Le mur Nord de la nef est fait d’un gros appareil de moellons sans corniche. Les contreforts sont fortement dimensionnés, comme s’il était prévu qu’ils reprennent les retombées d’une voûte de pierre! En toute logique les autres murs étant plus anciens et sans contreforts, on pense que ceux ci étaient en place afin d’empêcher le devers du mur Sud de la nef vers une pente naturelle Sud-Nord Les contreforts à larmiers talutés sont en pierre dure (15ème siècle) Les baies ont été remplacées récemment (fin 19ème début 20ème siècle).
Le clocher-porche à l’Ouest de même appareil que le mur Nord présente une succession de retraites à larmier en bec de corbin sur quatre niveaux (16ème siècle) Il a la particularité de présenter au sommet à chaque angle quatre gargouilles. Il fut consolidé par des tirants au siècle dernier, puis par des longrines en béton armé lors de ces dernières décennies.
L’escalier en vis pour accéder au clocher est en chêne, avec une main courante à gorge du 16ème siècle.
La charpente de la nef est en chevron formant ferme (16ème - 17ème siècle). La flèche du clocher est de facture plus récente réutilisant des pièces de bois ancien.
Les vitraux losangés à filets géométriques de la nef datent du 19ème et ceux du clocher à joints de ciment des années 1950.
La statuaire présent des pièces du 16ème au 19siècle (Christ en bois polychrome 16ème s. et Saint Aubin en bois polychrome art populaire du 17ème siècle).
La voûte lambrissée actuelle date peut-être de la fin du 19ème siècle Mais les entraits, habillés en sapin à cette époque, sont en chêne chanfreinés du 16ème comme le poinçon et le reste de la charpente. Les chanfreins et moulurations sur cette partie de la charpente prouvent qu’il existait bien une voûte lambrissée bien avant celle du 19ème qui apparaît aujourd’hui. Les voûtes étaient alors en châtaignier ou en chêne avec des couvres-joints concentriques moulurés.
Les pierres tombales ne peuvent être lisibles et datées que par un paléographe averti. Elles sont en granit rose.

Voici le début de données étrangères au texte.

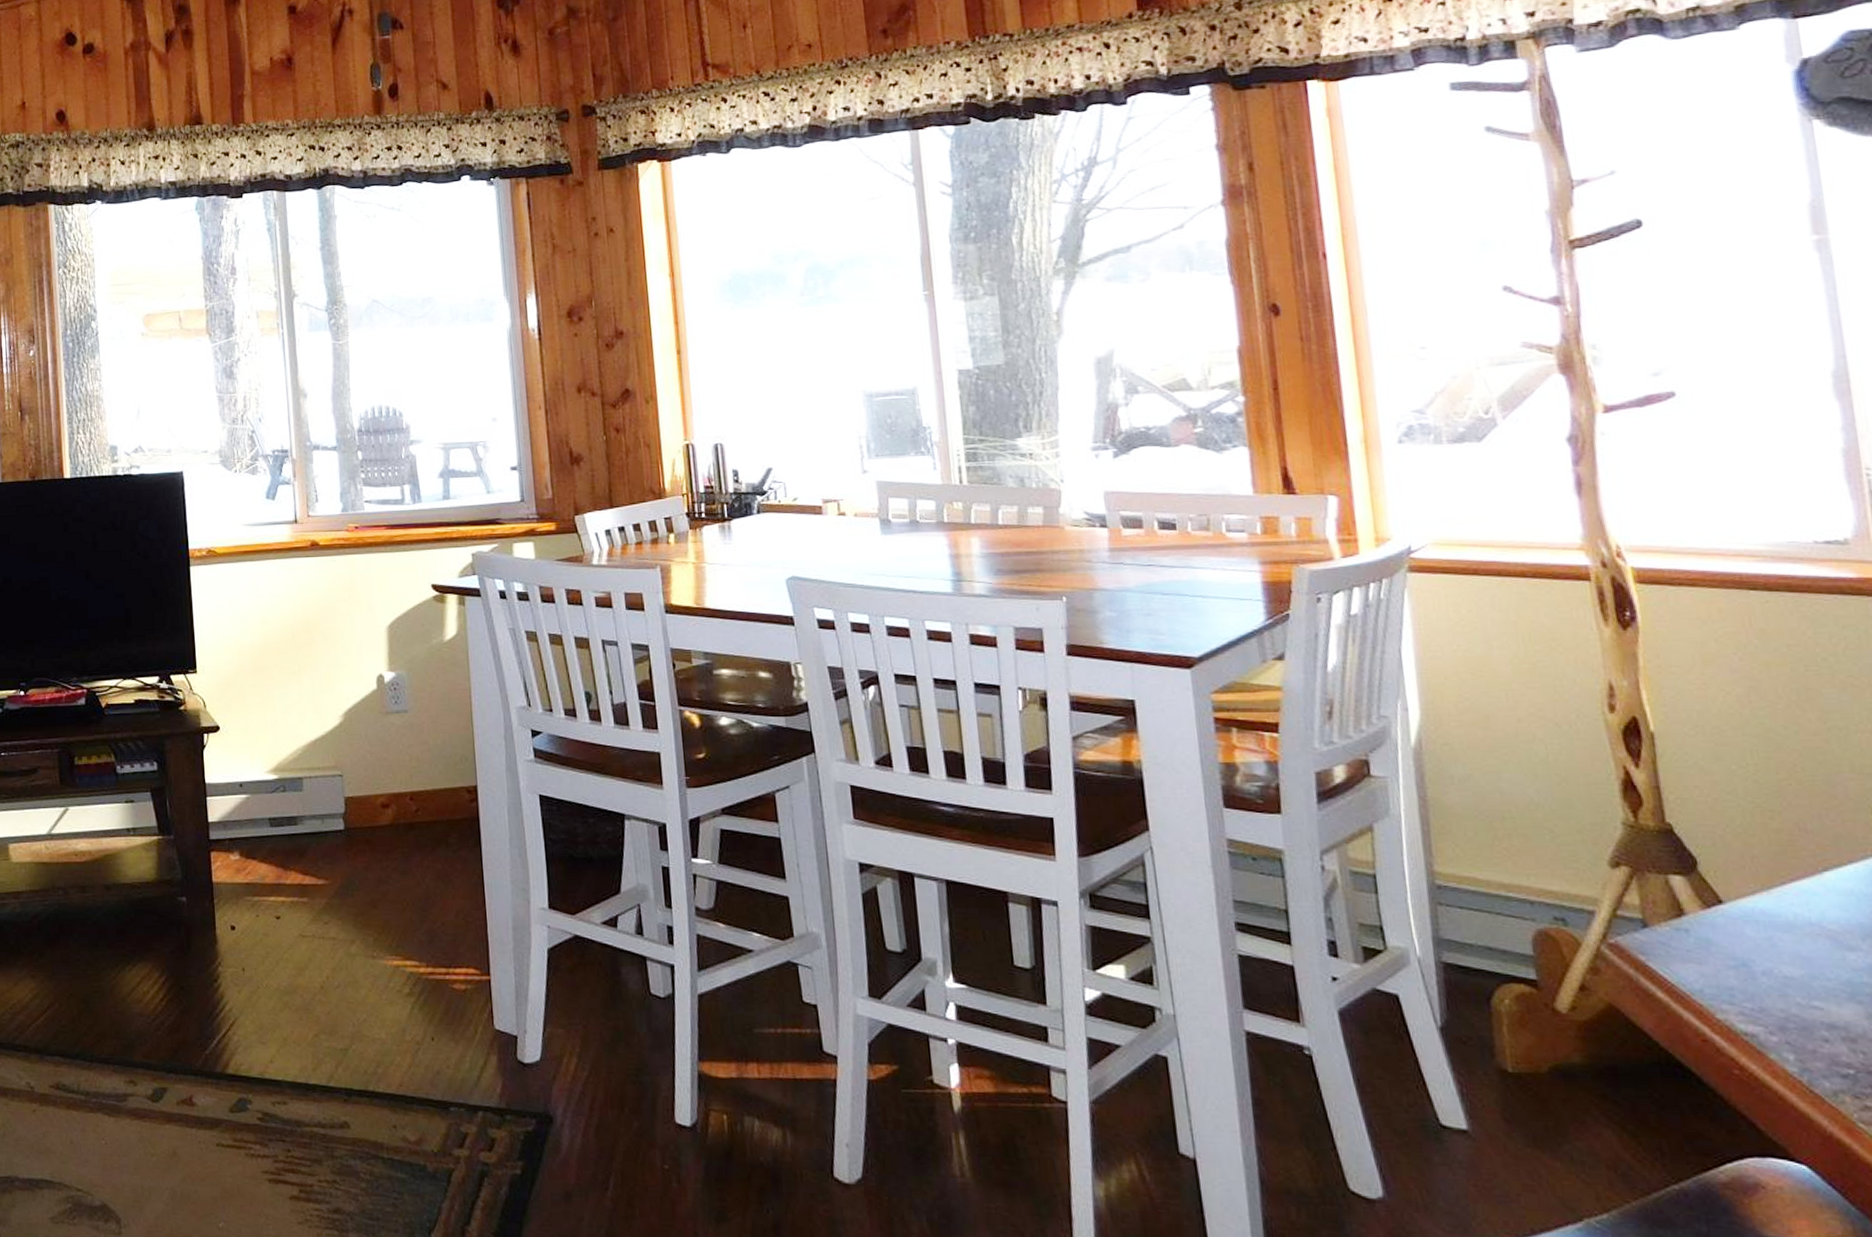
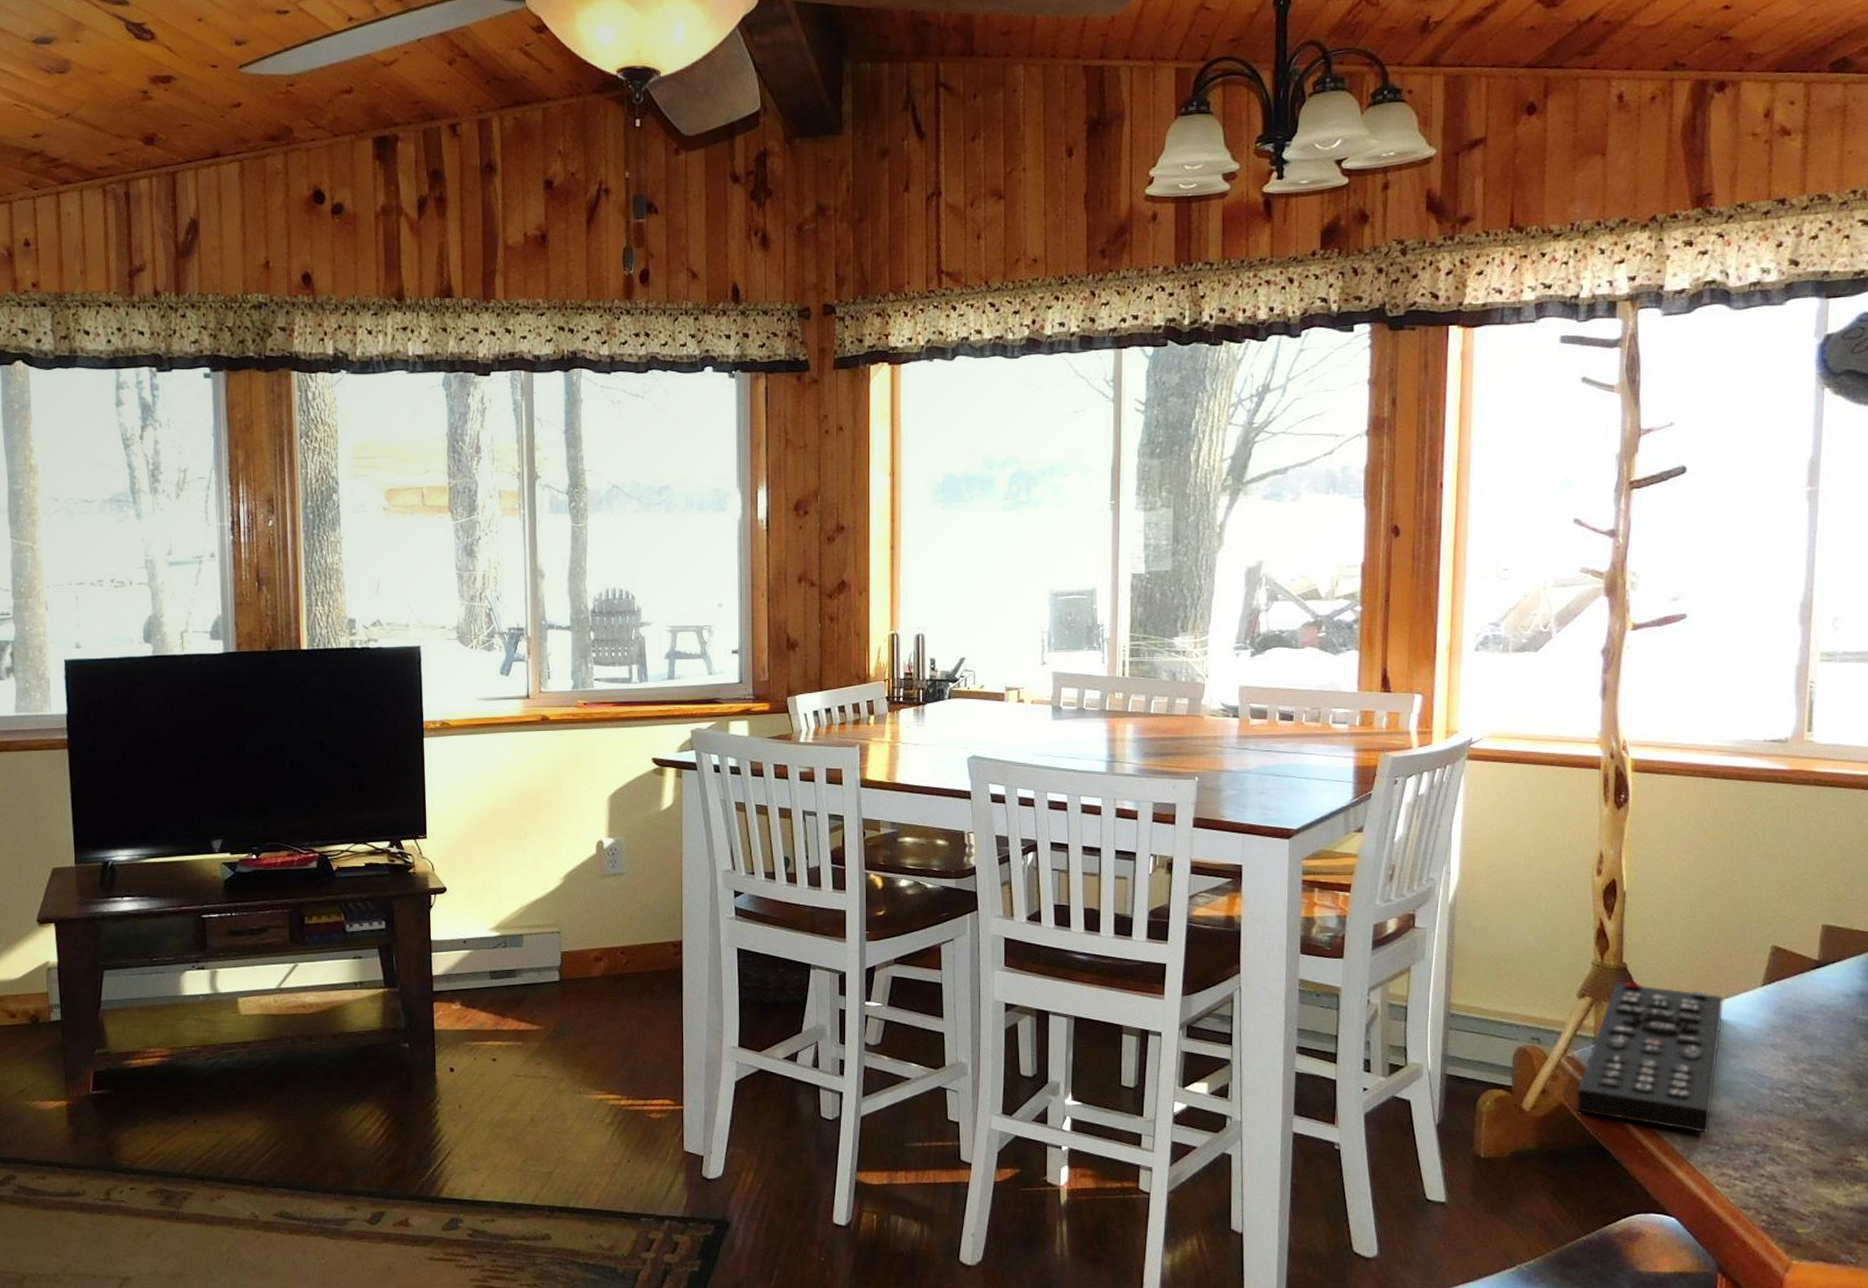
remote control: none [1630,847,1835,1050] -> present [1576,982,1723,1133]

Guillaume TROUVÉ      architecte du patrimoine

 

Quelques anecdotes :
Ancien évêque d’Angers, Saint-Aubin a en fait, donné son nom à de nombreuses communes de France, une trentaine à la seule région Normandie.
Au moment de la Révolution, Saint-Aubin s’appellera pendant quelques années Clairefontaine. A cette époque, le curé Hébert réussira à rester caché pendant huit ans, preuve en quelque sorte qu’il existait à Saint- Aubin, un îlot de gens très attachés à la royauté.

Concernant l’église, on notera encore qu’il y fut commis un sacrilège en 1905, année de séparation de l’église et de l’état. Des gendarmes forcèrent la porte et entrèrent à cheval dans l’église.